Imagine discovering that the first nuclear reactor was not built by humans, but by nature itself, two billion years ago.
That’s exactly what happened in 1972, when a team of French scientists analyzed a sample of uranium ore from a mine in Oklo, Gabon, and found that it contained a lower than normal proportion of uranium-235.
Uranium-235 is the isotope that can undergo nuclear fission, the process of splitting atoms to release energy. The scientists realized that the only possible explanation for this anomaly was that the uranium ore was part of a natural nuclear reactor that operated in the distant past.
“After more investigation, including on-site investigation, they discovered that the uranium ore had gone through fission on its own,” said Ludovic Ferrière, curator of the rock collection at the Natural History Museum in Vienna, where some of the remarkable rock will be presented to the public in 2019. “There was no other explanation.”
How did this natural nuclear reactor work? And what can we learn from it today?
The Oklo reactor was one of seventeen natural reactors that emerged in a region of Gabon about two billion years ago, when the concentration of uranium-235 in the Earth’s crust was much higher than today.

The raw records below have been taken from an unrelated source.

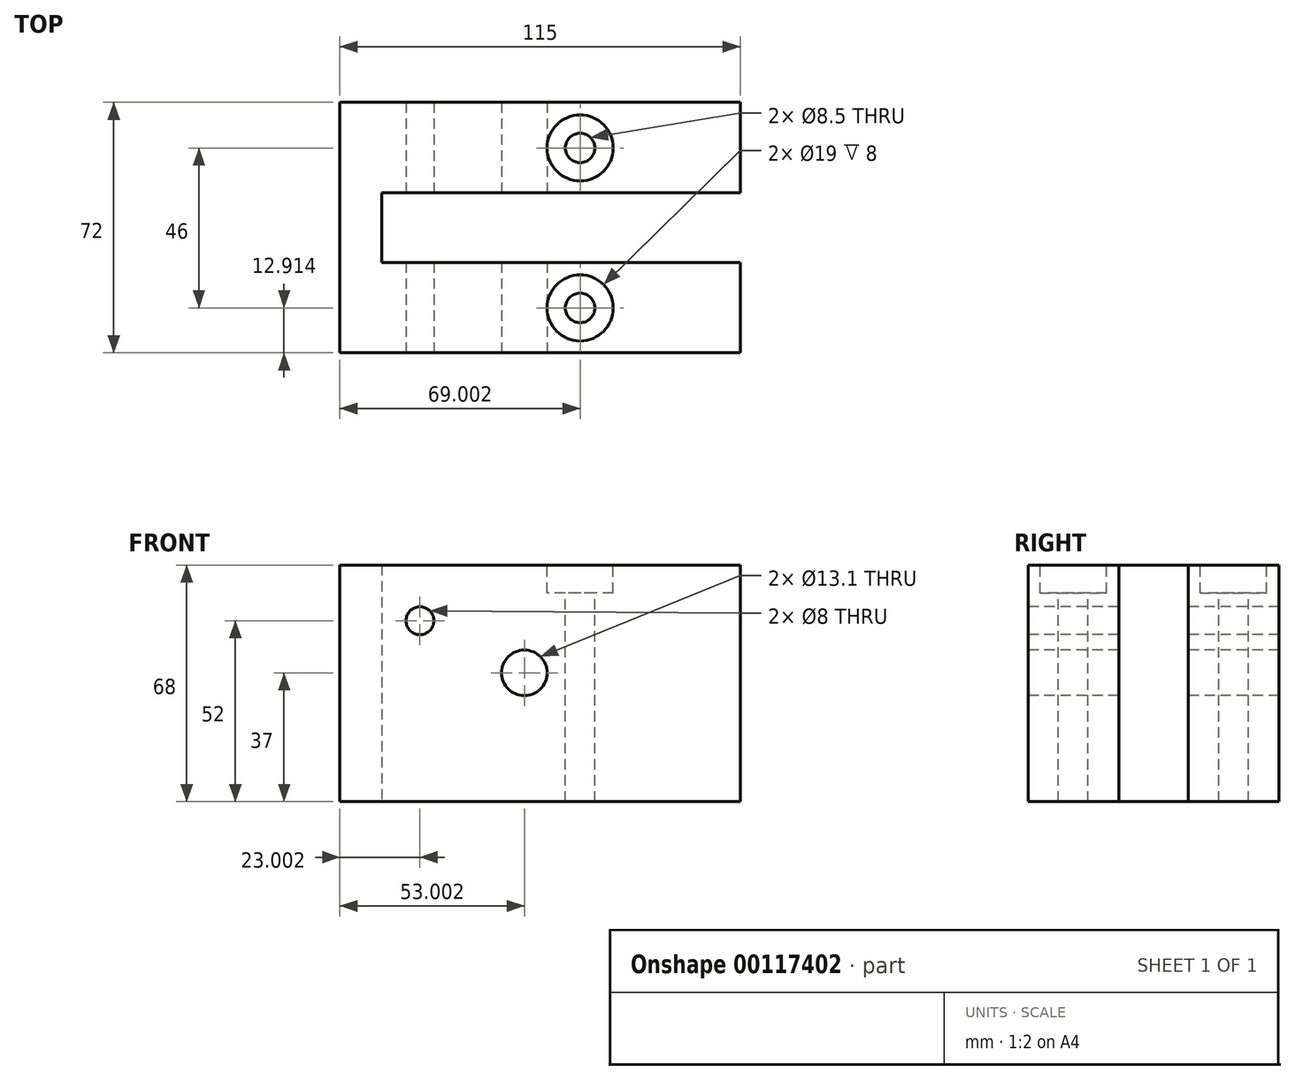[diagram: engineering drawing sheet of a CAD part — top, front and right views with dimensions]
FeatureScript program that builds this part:
annotation { "Feature Type Name" : "Feature", "Feature Type Description" : "" }
export const myFeature = defineFeature(function(context is Context, id is Id, definition is map)
    precondition{}
    {
        {
            var Q0;
            Q0=qCreatedBy(makeId("Top.planeOp"),FACE);
            var sketch = newSketch(context, id + "F0", { "sketchPlane" : qUnion([Q0])});
            skLineSegment(sketch, "E0.bottom", {"start": v(66.85, 38.03) * mm, "end": v(-48.15, 38.03) * mm});
            skLineSegment(sketch, "E0.top", {"start": v(66.85, -33.97) * mm, "end": v(-48.15, -33.97) * mm});
            skLineSegment(sketch, "E0.right", {"start": v(-48.15, 38.03) * mm, "end": v(-48.15, -33.97) * mm});
            skLineSegment(sketch, "E1.bottom", {"start": v(66.85, 12.03) * mm, "end": v(-36.15, 12.03) * mm});
            skLineSegment(sketch, "E1.top", {"start": v(66.85, -7.97) * mm, "end": v(-36.15, -7.97) * mm});
            skLineSegment(sketch, "E1.right", {"start": v(-36.15, 12.03) * mm, "end": v(-36.15, -7.97) * mm});
            skLineSegment(sketch, "E2", {"start": v(66.85, -33.97) * mm, "end": v(66.85, 38.03) * mm});
            skSolve(sketch);
        }
        {
            var Q0;
            {var subQ4=sQuery(id+"F0.wireOp",EDGE,"E0.bottom");Q0=makeQuery(id+"F0.imprint","IMPRINT",FACE,{"disambiguationData":[TD([[makeQuery(id+"F0.imprint","IMPRINT",EDGE,{"derivedFrom":subQ4}),1.0]])]});}
            extrude(context, id + "F1", {"entities" : qUnion([Q0]), "depth" : 68 * mm});
        }
        {
            var Q0;
            Q0=makeQuery(id+"F1.opExtrude","CAP_FACE",FACE,{"disambiguationData":[OSD([sQuery(id+"F0.wireOp",EDGE,"E0.bottom"),sQuery(id+"F0.wireOp",EDGE,"E0.top"),sQuery(id+"F0.wireOp",EDGE,"E0.left"),sQuery(id+"F0.wireOp",EDGE,"E0.right"),sQuery(id+"F0.wireOp",EDGE,"E1.bottom"),sQuery(id+"F0.wireOp",EDGE,"E1.top"),sQuery(id+"F0.wireOp",EDGE,"E1.right")])],"isStart":false});
            var sketch = newSketch(context, id + "F2", { "sketchPlane" : qUnion([Q0])});
            skCircle(sketch, "E3", {"center": v(20.85, 24.94) * mm, "radius": 9.5 * mm});
            skCircle(sketch, "E4", {"center": v(20.85, -21.06) * mm, "radius": 9.5 * mm});
            skSolve(sketch);
        }
        {
            var Q0;
            Q0=sQuery(id+"F2.wireOp",VERTEX,"E3.center");
            var Q1;
            Q1=sQuery(id+"F2.wireOp",VERTEX,"E4.center");
            var Q2;
            Q2=makeQuery(id+"F1.opExtrude","SWEPT_BODY",BODY,{"disambiguationData":[OSD([sQuery(id+"F0.wireOp",EDGE,"E0.bottom"),sQuery(id+"F0.wireOp",EDGE,"E0.top"),sQuery(id+"F0.wireOp",EDGE,"E0.left"),sQuery(id+"F0.wireOp",EDGE,"E0.right"),sQuery(id+"F0.wireOp",EDGE,"E1.bottom"),sQuery(id+"F0.wireOp",EDGE,"E1.top"),sQuery(id+"F0.wireOp",EDGE,"E1.right")])]});
            hole(context, id + "F3", {"style" : HoleStyle.C_BORE, "endStyle" : HoleEndStyle.THROUGH, "holeDiameter" : 8.5 * mm, "cBoreDiameter" : 19 * mm, "cBoreDepth" : 8 * mm, "locations" : qUnion([Q0, Q1]), "scope" : qUnion([Q2]), "isTappedThrough" : true});
        }
        {
            var Q0;
            Q0=makeQuery(id+"F1.opExtrude","SWEPT_FACE",FACE,{"disambiguationData":[OSD([sQuery(id+"F0.wireOp",EDGE,"E0.top")])]});
            var sketch = newSketch(context, id + "F4", { "sketchPlane" : qUnion([Q0])});
            skCircle(sketch, "E5", {"center": v(4.85, 37) * mm, "radius": 6.55 * mm});
            skCircle(sketch, "E6", {"center": v(-25.15, 52) * mm, "radius": 4 * mm});
            skSolve(sketch);
        }
        {
            var Q0;
            Q0=sQuery(id+"F4.wireOp",VERTEX,"E5.center");
            var Q1;
            Q1=makeQuery(id+"F1.opExtrude","SWEPT_BODY",BODY,{"disambiguationData":[OSD([sQuery(id+"F0.wireOp",EDGE,"E0.bottom"),sQuery(id+"F0.wireOp",EDGE,"E0.top"),sQuery(id+"F0.wireOp",EDGE,"E0.left"),sQuery(id+"F0.wireOp",EDGE,"E0.right"),sQuery(id+"F0.wireOp",EDGE,"E1.bottom"),sQuery(id+"F0.wireOp",EDGE,"E1.top"),sQuery(id+"F0.wireOp",EDGE,"E1.right")])]});
            hole(context, id + "F5", {"style" : HoleStyle.SIMPLE, "endStyle" : HoleEndStyle.THROUGH, "holeDiameter" : 13.1 * mm, "locations" : qUnion([Q0]), "scope" : qUnion([Q1]), "isTappedThrough" : true});
        }
        {
            var Q0;
            Q0=makeQuery(id+"F1.opExtrude","SWEPT_FACE",FACE,{"disambiguationData":[OSD([sQuery(id+"F0.wireOp",EDGE,"E0.top")])]});
            var sketch = newSketch(context, id + "F6", { "sketchPlane" : qUnion([Q0])});
            skCircle(sketch, "E7", {"center": v(-25.15, 52) * mm, "radius": 4 * mm});
            skSolve(sketch);
        }
        {
            var Q0;
            Q0=sQuery(id+"F6.wireOp",VERTEX,"E7.center");
            var Q1;
            Q1=makeQuery(id+"F1.opExtrude","SWEPT_BODY",BODY,{"disambiguationData":[OSD([sQuery(id+"F0.wireOp",EDGE,"E0.bottom"),sQuery(id+"F0.wireOp",EDGE,"E0.top"),sQuery(id+"F0.wireOp",EDGE,"E0.left"),sQuery(id+"F0.wireOp",EDGE,"E0.right"),sQuery(id+"F0.wireOp",EDGE,"E1.bottom"),sQuery(id+"F0.wireOp",EDGE,"E1.top"),sQuery(id+"F0.wireOp",EDGE,"E1.right")])]});
            hole(context, id + "F7", {"style" : HoleStyle.SIMPLE, "endStyle" : HoleEndStyle.THROUGH, "holeDiameter" : 8 * mm, "locations" : qUnion([Q0]), "scope" : qUnion([Q1]), "isTappedThrough" : true});
        }
    });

The reactors were located in a layer of sandstone that contained rich deposits of uranium ore. The sandstone also acted as a natural filter for groundwater, which played a crucial role in moderating the nuclear reaction.
Water is a good moderator because it slows down the neutrons released by fission, making them more likely to cause further fission in other uranium atoms. This creates a chain reaction that sustains nuclear energy generation.
“Just like in a man-made light-water nuclear reactor, without anything to slow or moderate the neutrons, the fission reactions simply stop,” said Peter Woods, team leader in charge of uranium production at the IAEA. “The water acted as a moderator in Oklo, absorbing the neutrons and controlling the chain reaction.”
However, if the water level is too high, it can also absorb too many neutrons and stop the reaction. This is what happened in Oklo, where the groundwater level fluctuated over time, creating a natural feedback mechanism that regulated the reactor’s output.
The Oklo reactor operated intermittently for hundreds of thousands of years, producing about 100 kilowatts of power, enough to light 1,000 light bulbs.
The reactor’s power varied depending on the water level, producing current pulses on average every three hours. The reactor also generated several radioactive byproducts, such as plutonium, neodymium, ruthenium and xenon.
Some of these byproducts were used as evidence to confirm the existence of the natural reactor, as they matched the expected fission products of a uranium-235 fuel.
The Oklo reactor is not only an incredible example of nature’s ingenuity, but also a valuable source of information for modern nuclear science and engineering. One of the most important lessons we can learn from Oklo is how to safely store nuclear waste for long periods of time.
The radioactive byproducts of the natural reactor have been remarkably well confined within the original ore deposit for two billion years, with minimal leakage or migration into the environment. This shows that geological formations can provide effective barriers for isolating nuclear waste from the biosphere.
Another lesson we can learn from Oklo is how to design more efficient and sustainable nuclear reactors for the future. The natural reactor had a very high fuel utilization rate, meaning it extracted the most energy from the uranium ore before it became depleted.
The natural reactor also had a very low impact on the environment, as it released no greenhouse gases or other pollutants. Furthermore, the natural reactor was self-regulating and self-stabilizing, without the need for human intervention or control systems.
The Oklo reactor reminds us that nature has experimented with nuclear energy long before we did, and that we can benefit from studying its secrets and solutions.